- What you are asked to do
Exactly as written, output the lines below starting from the first and ending with the line that contains "beige mug [684,482,753,560]"; omit pictures.
━━ Available data ━━
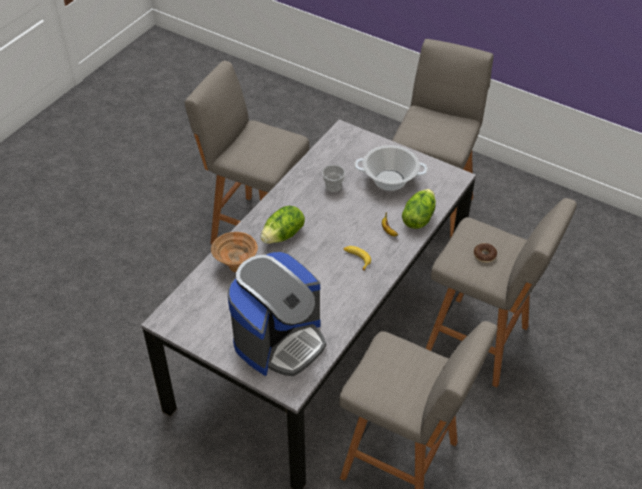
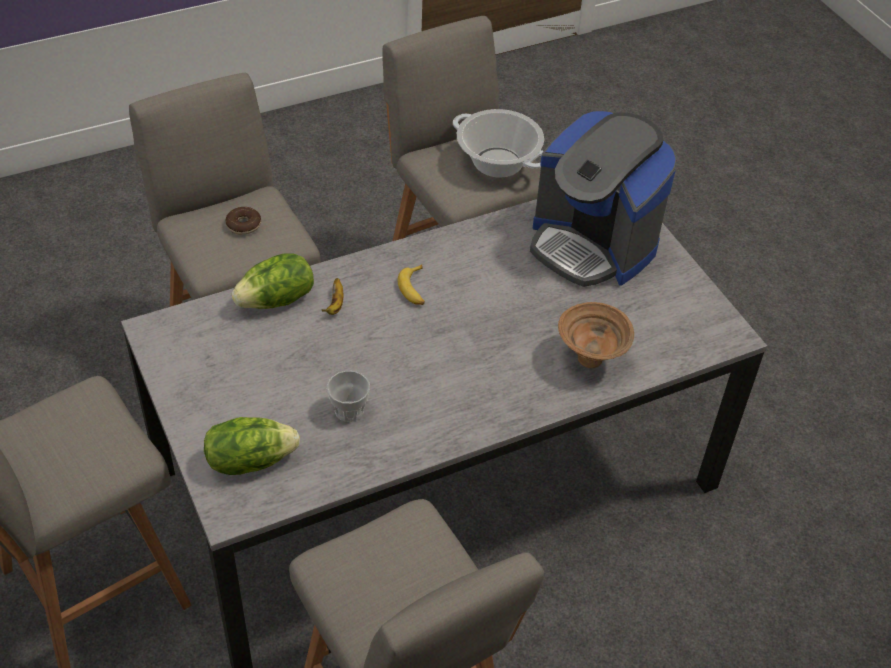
camera: 150 degrees left, 0 degrees up
coffee machine [228,252,326,376] -> coffee machine turned 120 degrees counterclockwise [530,111,678,287]
lettuce [260,206,305,244] -> lettuce moved to [204,417,300,475]
cooking pot [354,145,428,191] -> cooking pot moved to [453,109,544,177]

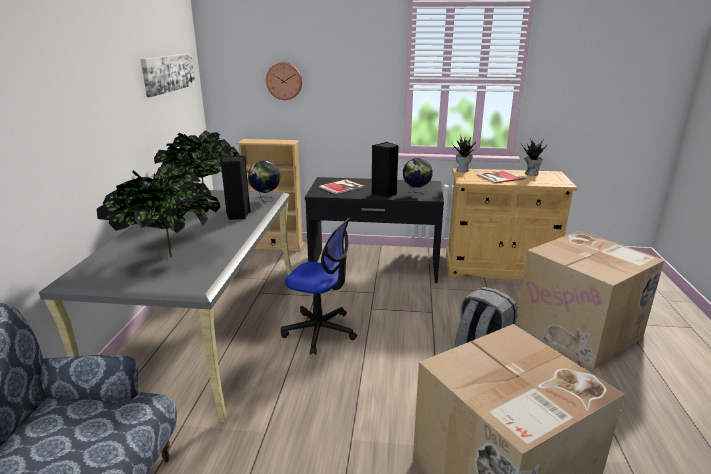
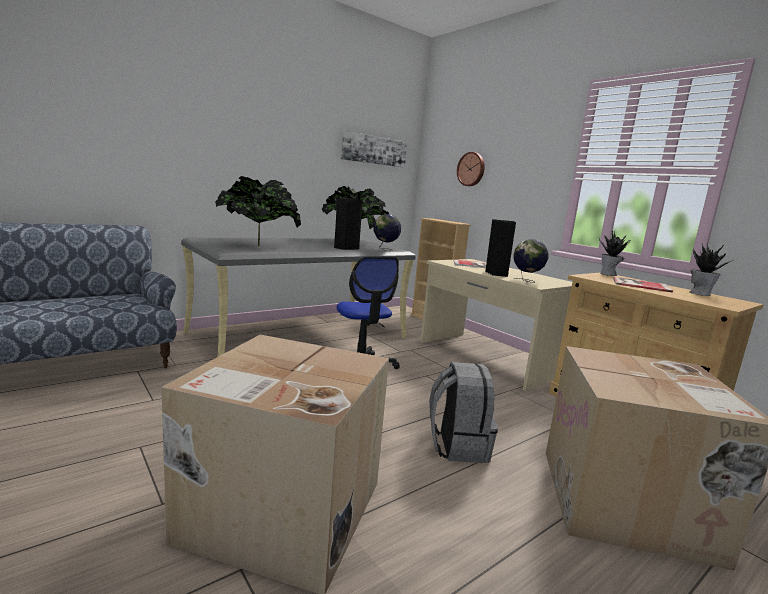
camera: 45 degrees right, 10 degrees down
black desk [305,177,444,283] -> beige desk [420,259,572,391]

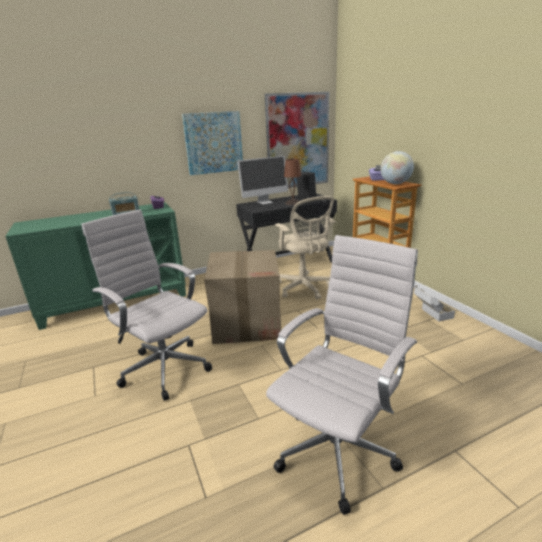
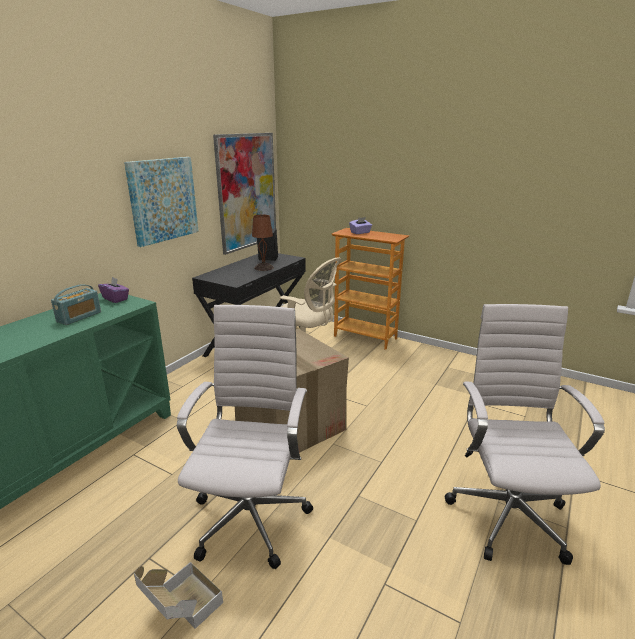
camera: 35 degrees left, 0 degrees up
white office chair [82,210,212,401] -> white office chair turned 90 degrees clockwise [177,305,313,569]
monitor [237,156,288,204] -> none
globe [380,151,414,184] -> none
cardboard box [414,285,455,321] -> cardboard box moved to [134,562,223,629]

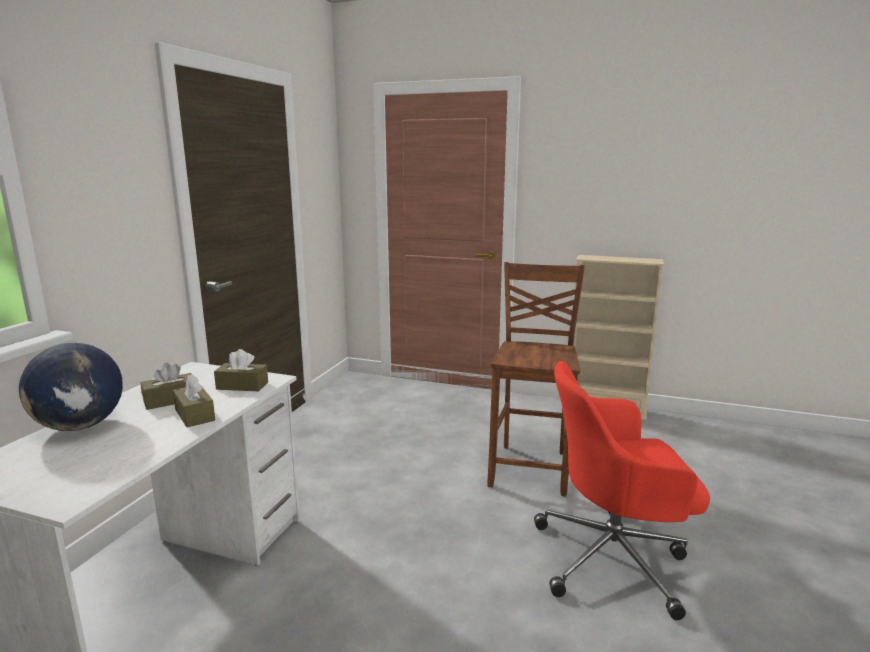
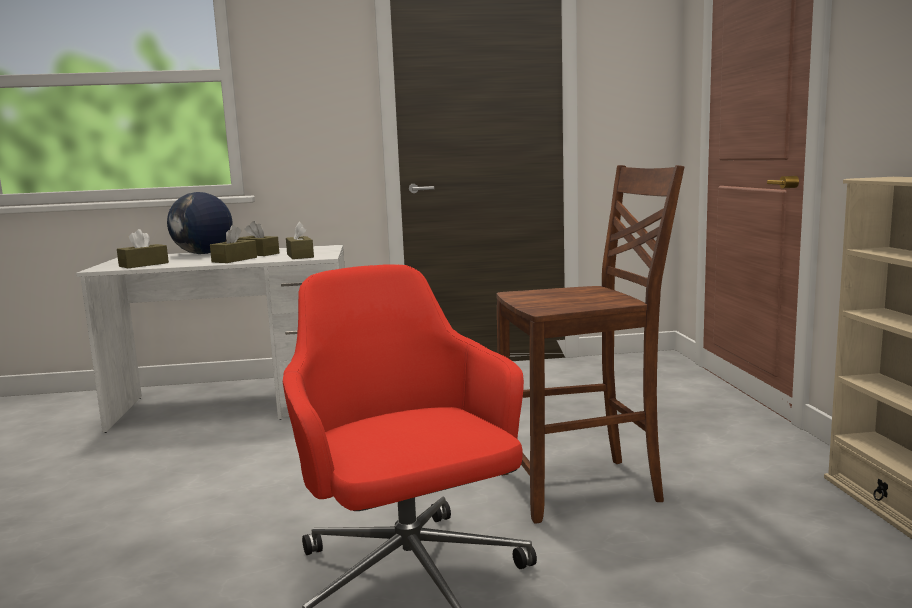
camera: 65 degrees right, 5 degrees down
none -> brown tissue box [117,229,169,268]

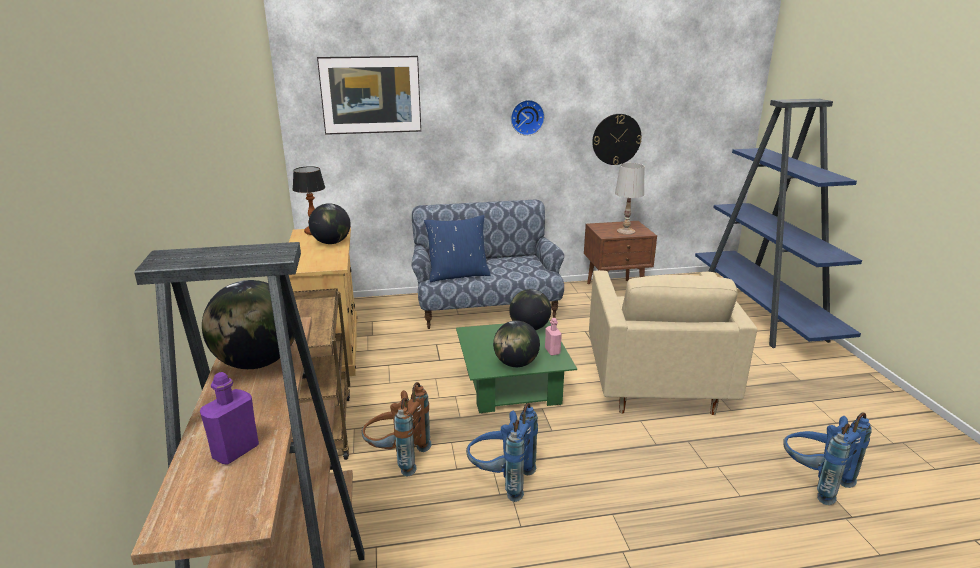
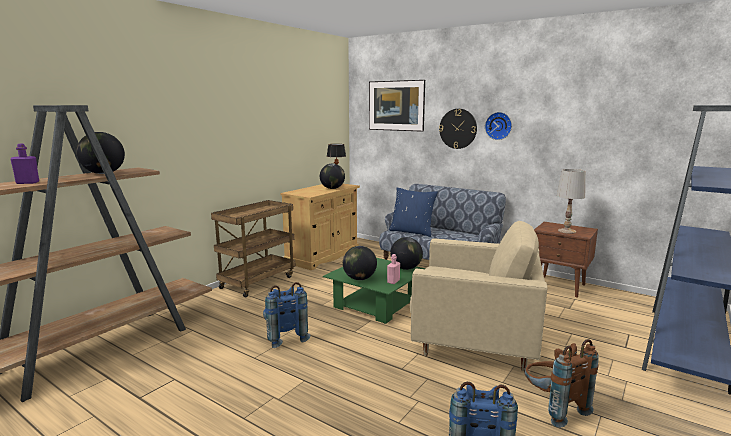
camera: 45 degrees right, 10 degrees down
brown backpack [362,382,432,477] -> brown backpack moved to [525,339,599,428]
beige armchair [589,270,757,415] -> beige armchair turned 120 degrees counterclockwise [410,221,548,371]
wall clock [592,114,642,165] -> wall clock moved to [439,109,477,149]

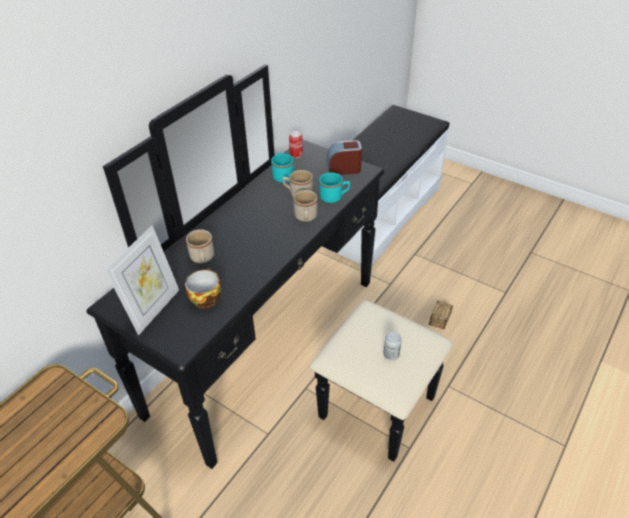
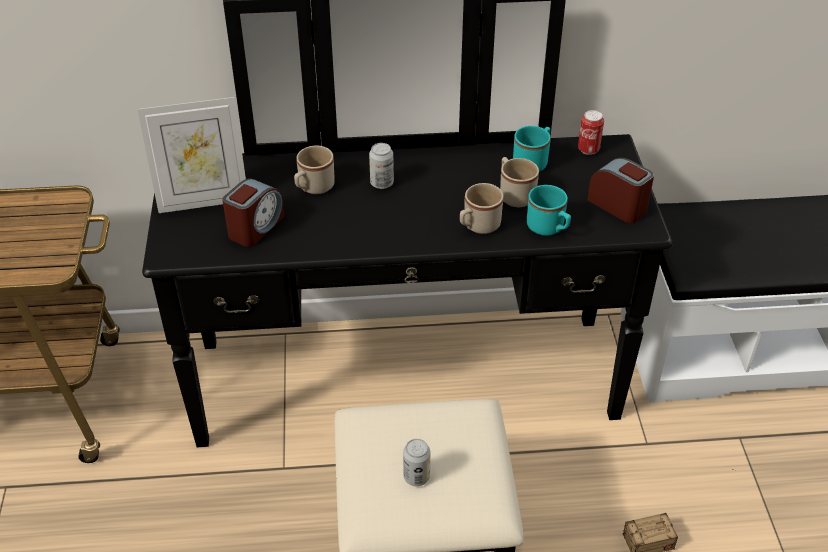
camera: 50 degrees right, 0 degrees up
cup [185,268,222,309] -> alarm clock [223,178,284,247]
none -> can [369,143,394,189]

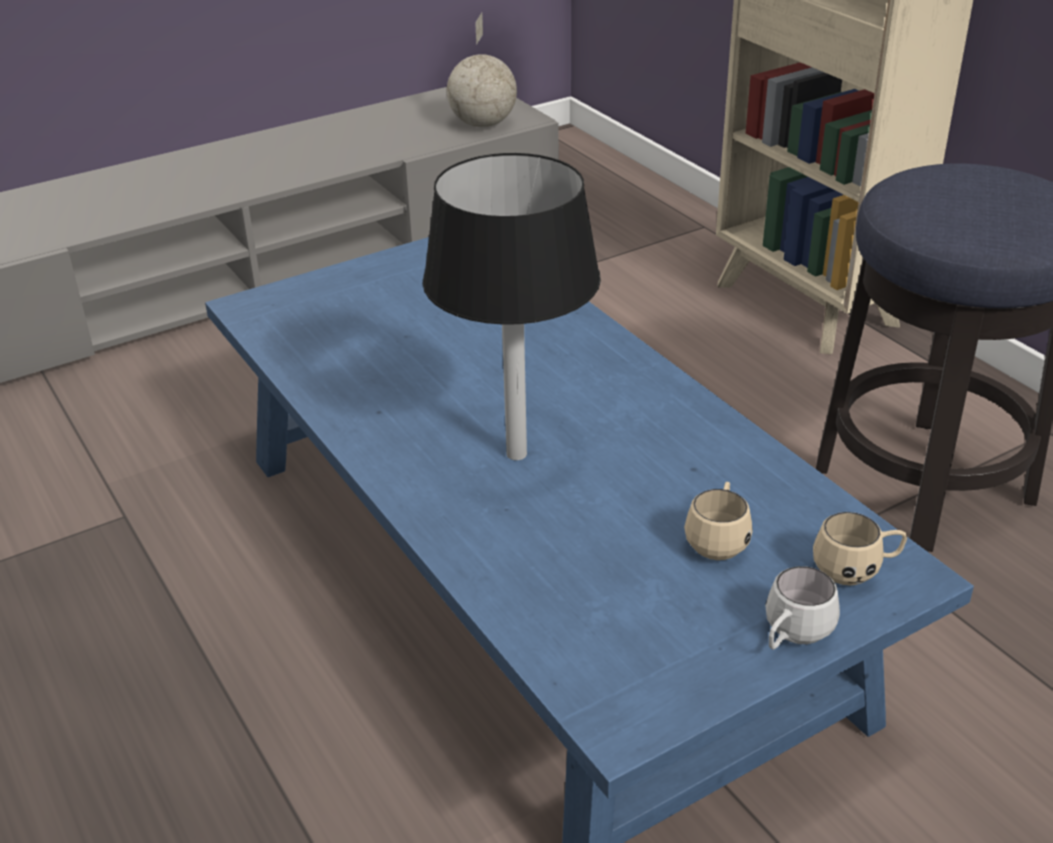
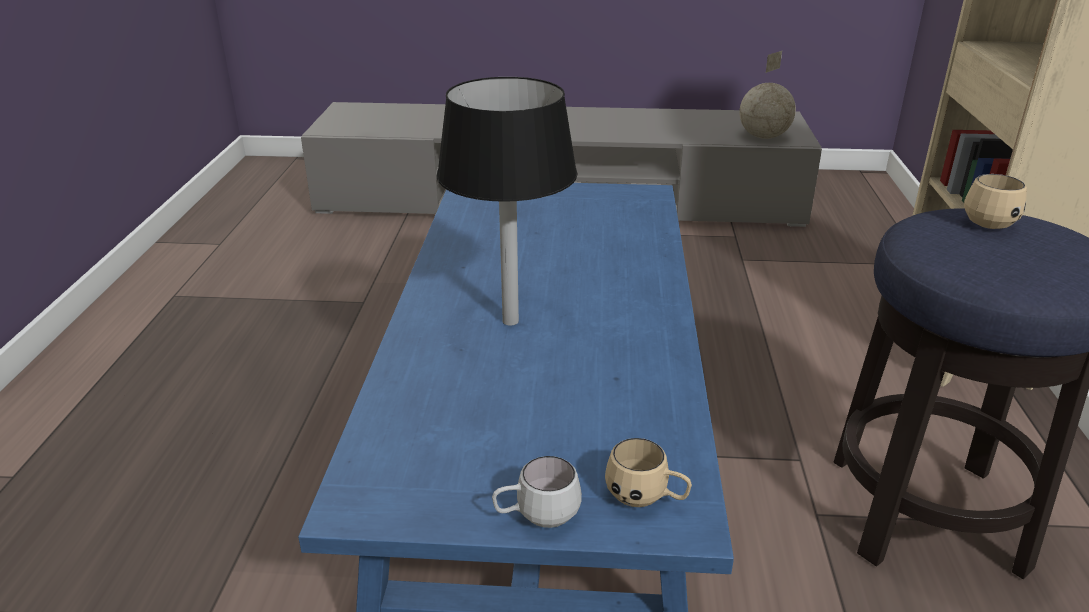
camera: 35 degrees right, 5 degrees down
beige mug [684,482,753,560] -> beige mug moved to [964,174,1027,229]

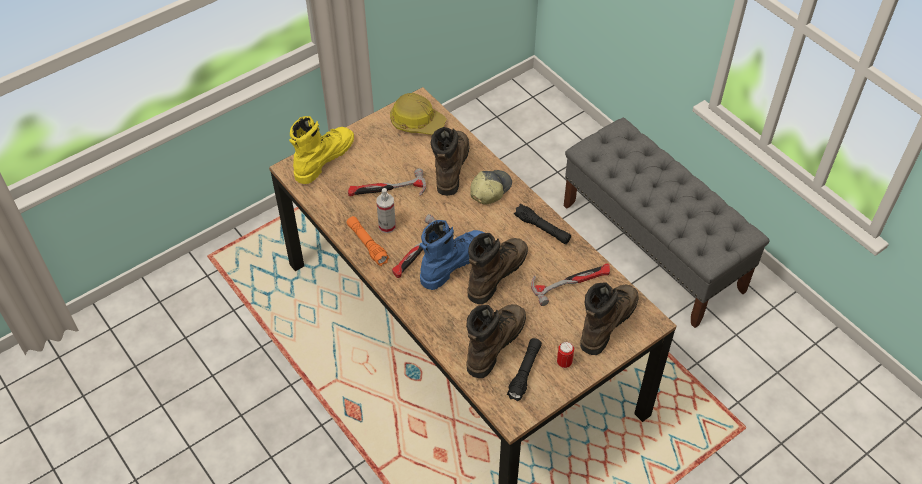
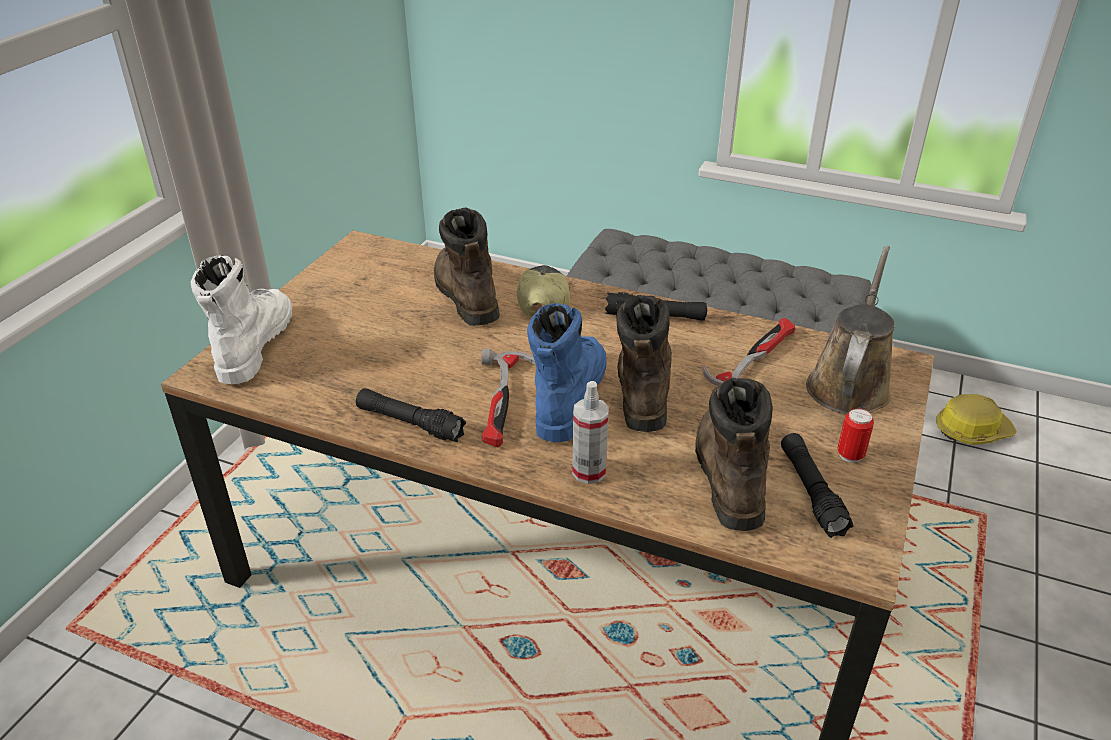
camera: 30 degrees left, 15 degrees down
yellow boot [289,116,354,184] -> white boot [191,255,292,384]
orange flashlight [346,216,389,266] -> black flashlight [356,388,466,442]
hammer [348,168,426,196] -> none
spray bottle [376,188,396,233] -> spray bottle moved to [572,381,609,484]
hard hat [390,93,446,135] -> hard hat moved to [936,394,1017,445]
brown boot [580,282,639,355] -> brown watering can [806,246,895,414]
━━━
- Solution to the exercise
camera: 150 degrees left, 0 degrees up
coffee machine [228,252,326,376] -> coffee machine turned 120 degrees counterclockwise [530,111,678,287]
lettuce [260,206,305,244] -> lettuce moved to [204,417,300,475]
cooking pot [354,145,428,191] -> cooking pot moved to [453,109,544,177]

camera: 45 degrees right, 10 degrees down
black desk [305,177,444,283] -> beige desk [420,259,572,391]

camera: 35 degrees left, 0 degrees up
white office chair [82,210,212,401] -> white office chair turned 90 degrees clockwise [177,305,313,569]
monitor [237,156,288,204] -> none
globe [380,151,414,184] -> none
cardboard box [414,285,455,321] -> cardboard box moved to [134,562,223,629]

camera: 65 degrees right, 5 degrees down
none -> brown tissue box [117,229,169,268]

camera: 45 degrees right, 10 degrees down
brown backpack [362,382,432,477] -> brown backpack moved to [525,339,599,428]
beige armchair [589,270,757,415] -> beige armchair turned 120 degrees counterclockwise [410,221,548,371]
wall clock [592,114,642,165] -> wall clock moved to [439,109,477,149]

camera: 50 degrees right, 0 degrees up
cup [185,268,222,309] -> alarm clock [223,178,284,247]
none -> can [369,143,394,189]

camera: 35 degrees right, 5 degrees down
beige mug [684,482,753,560] -> beige mug moved to [964,174,1027,229]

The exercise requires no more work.